En Turdera, Temperley derrotó a Tigre por 2 a 1 en un duelo clave de la zona baja de los promedios. Lucas Menossi había abierto el resultado para el Matador, pero el equipo de Gastón Esmerado lo dio vuelta con tantos de Adrián Arregui y Juan Sánchez Sotelo. Fue el último partido de Ricardo Caruso Lombardi al frente del equipo de Victoria.
«Se me fue toda la suerte que tuve a lo largo de mi carrera» había declarado Caruso, días antes del cotejo ante el Gasolero. Es que el mediático entrenador no pudo implantar su impronta en Tigre y decidió dar un paso al costado. Ni siquiera logró irse con un último triunfo, porque Temperley volvió a demostrar que su objetivo principal es mantenerse en Primera División, y ha dado certezas de eso en los últimos encuentros, ya que lleva cuatro partidos sin perder y Gastón Esmerado está invicto desde que se calzó el buzo celeste.
El juego en el sur del Gran Buenos Aires lo inició bien el Matador de Victoria. Porque iban apenas seis minutos cuando Pérez García generó una buena jugada por izquierda y Menossi abrió el marcador para poner el 1 a 0 tempranero. Fue tan rápido la acción del gol visitante, que Temperley en seguida se quedó con la pelota y empató el partido con un gran cabezazo de Arregui.
Con la parda en el resultado, ninguno de los dos pareció hacerse dueño de las riendas del encuentro, aunque los del Gato Esmerado fueron los que intentaron un poco más. De esa insistencia llegó el quiebre: iban 38 minutos del primer tiempo cuando Di Lorenzo envió un pase largo hacia el área, Ozuna intentó un pase al medio y Rodríguez interceptó el balón con la mano. Fue Sánchez Sotelo quien cambió el penal por gol con un fuerte remate alto y al medio. Así, con el resultado a favor, todo fue del local.
La segunda etapa casi que estuvo de más. Ninguno de los dos elencos apostó a elaborar peligrosidad y el duelo concluyó con la victoria del Cele y la despedida de Ricardo Caruso Lombardi con derrota.
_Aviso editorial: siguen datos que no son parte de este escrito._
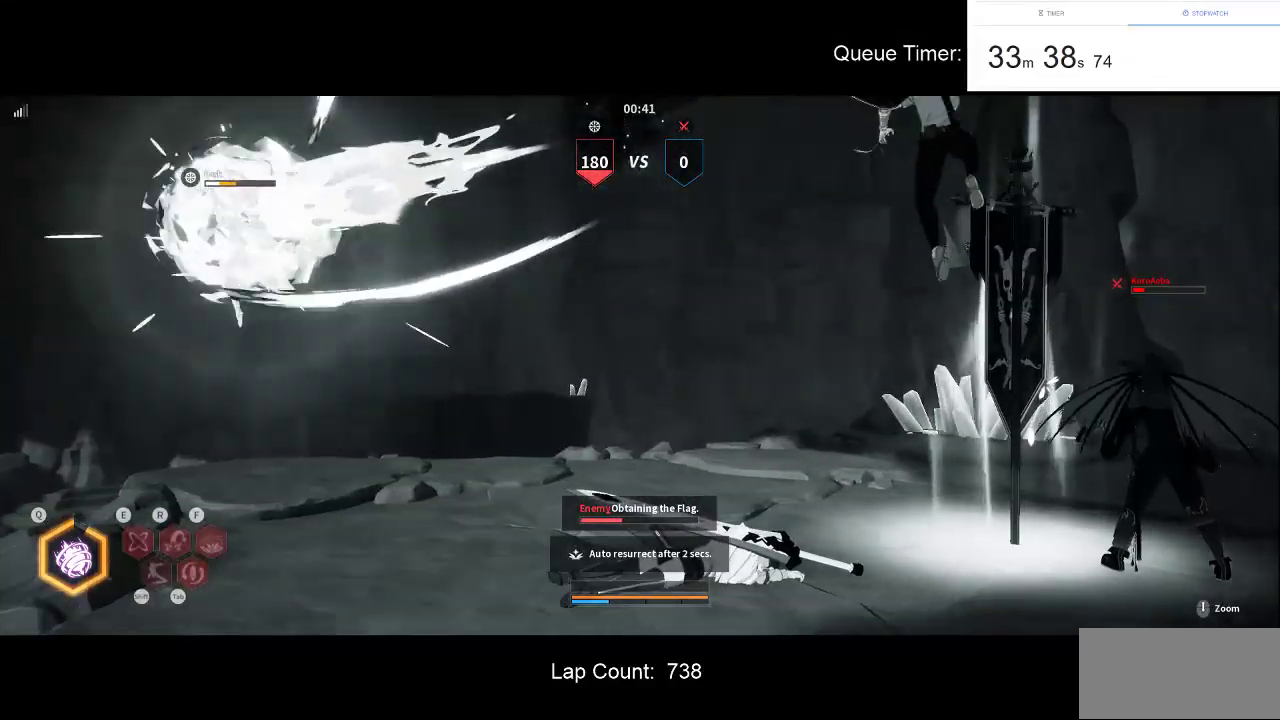
{"keys": ["w"], "mouse": [], "events": []}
De este modo, Temperley redondeó un final de año aceptable. Desde la asunción de Esmerado que no conoce un resultado adverso y, a pesar de continuar en zona de descenso, se encuentra muy cerca de Olimpo (último equipo en zona roja). Tigre, por su parte, tuvo un mal semestre. Se ubica antepenúltimo en la tabla de posiciones y cada vez más abajo en los promedios. El arranque de año será crucial para saber el futuro del ahora ex equipo de Caruso.